TALIABU, dutametro.com – Pemerintah Kabupaten Pulau Taliabu terus memperkuat komitmennya dalam meningkatkan kualitas pelayanan kesehatan bagi masyarakat. Salah satu langkah strategis yang dilakukan adalah menggelar Forum Komunikasi Implementasi Strategi Universal Health Coverage (UHC) bersama BPJS Kesehatan Cabang Ternate sebagai upaya memperkuat perlindungan jaminan kesehatan bagi Aparatur Sipil Negara (ASN) maupun masyarakat secara menyeluruh.
Kegiatan yang berlangsung di Ruang Rapat Kantor Bupati Lama, Kota Bobong, Rabu (29/7/2026), menjadi forum penting untuk mengevaluasi capaian Program Jaminan Kesehatan Nasional (JKN), sekaligus menyusun langkah konkret dalam meningkatkan kualitas implementasi UHC di Kabupaten Pulau Taliabu.
Mewakili Sekretaris Daerah Kabupaten Pulau Taliabu, Dr.

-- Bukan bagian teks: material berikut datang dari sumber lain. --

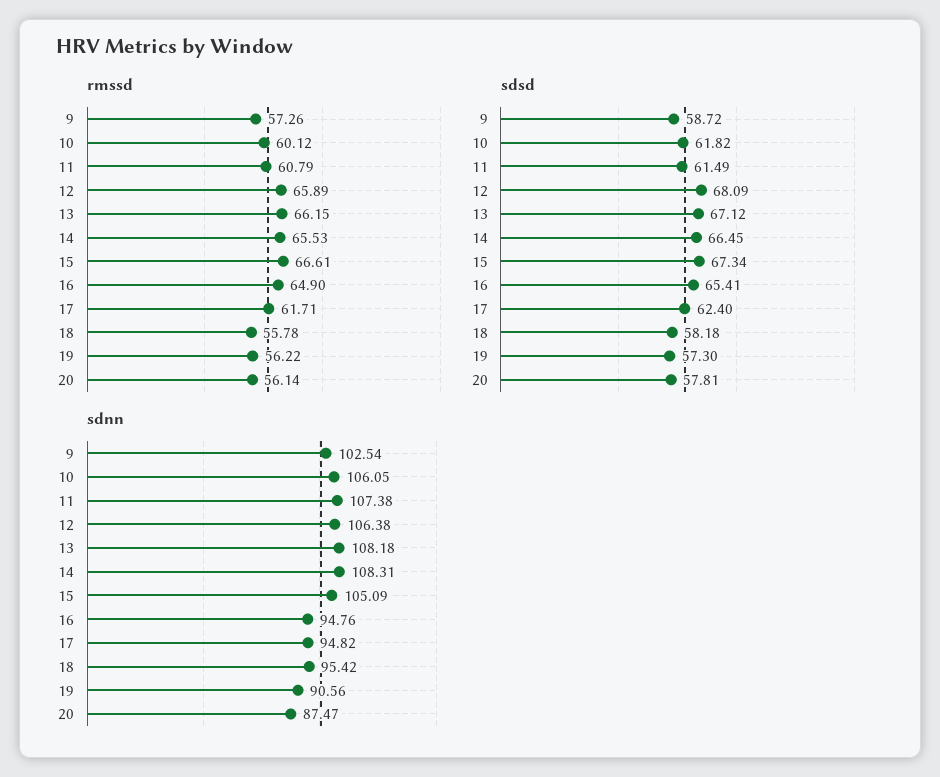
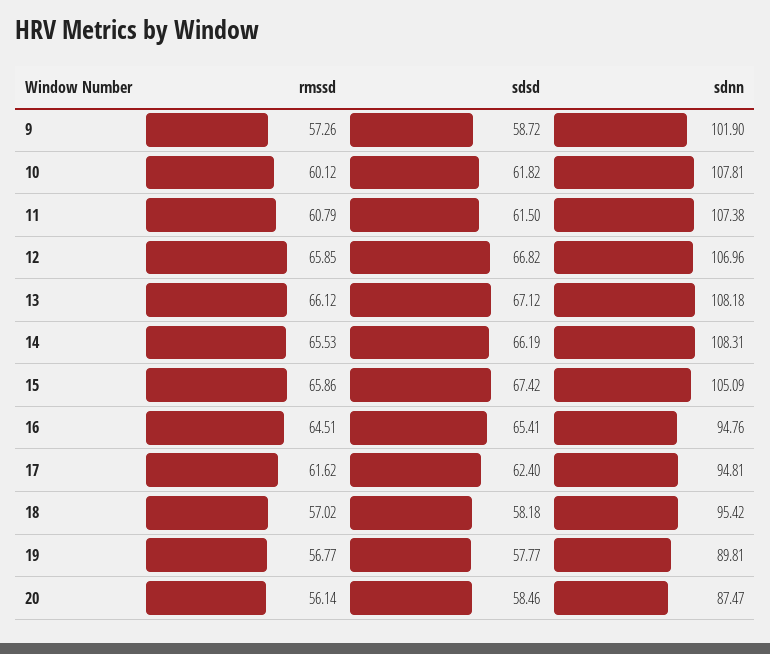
  {
    "rmssd": {
      "9": 57.26,
      "10": 60.12,
      "11": 60.79,
-     "12": 65.89,
+     "12": 65.85,
-     "13": 66.15,
+     "13": 66.12,
      "14": 65.53,
-     "15": 66.61,
+     "15": 65.86,
-     "16": 64.9,
+     "16": 64.51,
-     "17": 61.71,
+     "17": 61.62,
-     "18": 55.78,
+     "18": 57.02,
-     "19": 56.22,
+     "19": 56.77,
      "20": 56.14
    },
    "sdsd": {
      "9": 58.72,
      "10": 61.82,
-     "11": 61.49,
+     "11": 61.5,
-     "12": 68.09,
+     "12": 66.82,
      "13": 67.12,
-     "14": 66.45,
+     "14": 66.19,
-     "15": 67.34,
+     "15": 67.42,
      "16": 65.41,
      "17": 62.4,
      "18": 58.18,
-     "19": 57.3,
+     "19": 57.77,
-     "20": 57.81
+     "20": 58.46
    },
    "sdnn": {
-     "9": 102.54,
+     "9": 101.9,
-     "10": 106.05,
+     "10": 107.81,
      "11": 107.38,
-     "12": 106.38,
+     "12": 106.96,
      "13": 108.18,
      "14": 108.31,
      "15": 105.09,
      "16": 94.76,
-     "17": 94.82,
+     "17": 94.81,
      "18": 95.42,
-     "19": 90.56,
+     "19": 89.81,
      "20": 87.47
    }
  }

Yosar Kardiat, Asisten Bidang Pemerintahan dan Kesejahteraan Rakyat Setda, Sukrin La Sanya, menyampaikan apresiasi kepada BPJS Kesehatan dan seluruh pemangku kepentingan yang selama ini terus membangun sinergi dalam menjaga keberlangsungan Program JKN di daerah.
“Atas nama Pemerintah Kabupaten Pulau Taliabu, kami menyampaikan apresiasi kepada BPJS Kesehatan beserta seluruh pihak yang telah bersinergi dalam mendukung Program JKN serta menjaga capaian Universal Health Coverage di daerah kita,” ujarnya.
Menurutnya, forum komunikasi tersebut memiliki peran strategis sebagai wadah koordinasi dan penyamaan persepsi dalam menyelesaikan berbagai persoalan teknis yang masih dihadapi di lapangan.
Ia menjelaskan, sejumlah isu yang menjadi perhatian bersama meliputi akurasi dan validitas data kepesertaan, pendataan Aparatur Sipil Negara beserta anggota keluarganya, hingga pendataan kelompok masyarakat rentan agar memperoleh perlindungan jaminan kesehatan secara adil dan tepat sasaran.
Karena itu, Sukrin menegaskan perlunya komitmen bersama seluruh perangkat daerah agar setiap permasalahan dapat ditindaklanjuti melalui langkah nyata yang terukur.
“Kami berharap melalui forum ini lahir berbagai solusi dan tindak lanjut yang konkret dari seluruh pihak, sehingga target UHC yang berkualitas dapat terus dipertahankan dan ditingkatkan demi kesejahteraan masyarakat Kabupaten Pulau Taliabu,” tegasnya.
Sementara itu, Kepala BPJS Kesehatan Cabang Ternate, Meryta Oktaviane Rondonuwu, mengungkapkan bahwa secara umum cakupan kepesertaan JKN di Kabupaten Pulau Taliabu telah menunjukkan hasil yang menggembirakan. Namun, tantangan terbesar saat ini adalah meningkatkan tingkat keaktifan peserta.
“Berdasarkan data per 1 Juli 2026, cakupan kepesertaan JKN di Kabupaten Pulau Taliabu telah mencapai 95 persen, atau sebanyak 64.660 jiwa dari total penduduk 68.066 jiwa. Namun tingkat keaktifan peserta baru mencapai 65,20 persen, yakni sekitar 44.377 jiwa,” jelas Meryta.
Ia mengatakan, capaian tersebut masih berada di bawah standar nasional yang mensyaratkan tingkat keaktifan peserta di atas 80 persen.
Menurutnya, untuk membawa Kabupaten Pulau Taliabu meraih status UHC Prioritas, masih dibutuhkan sekitar 10.500 peserta aktif tambahan.
“Tren keaktifan peserta kita masih di bawah target nasional. Untuk mencapai status UHC Prioritas sekaligus mendukung target RPJMN 2025–2029, diperlukan penambahan sekitar 10.500 peserta aktif,” ungkapnya.
Meryta menegaskan, pencapaian target tersebut membutuhkan dukungan penuh dari Pemerintah Kabupaten Pulau Taliabu beserta seluruh Organisasi Perangkat Daerah (OPD), terutama dalam penguatan validitas data dan komitmen penganggaran.
“Dengan sinergi data yang baik dan komitmen seluruh OPD, kami optimistis tingkat keaktifan peserta JKN dapat meningkat hingga di atas 80 persen, sehingga perlindungan kesehatan masyarakat Pulau Taliabu dapat terwujud secara menyeluruh dan berkelanjutan,” pungkasnya.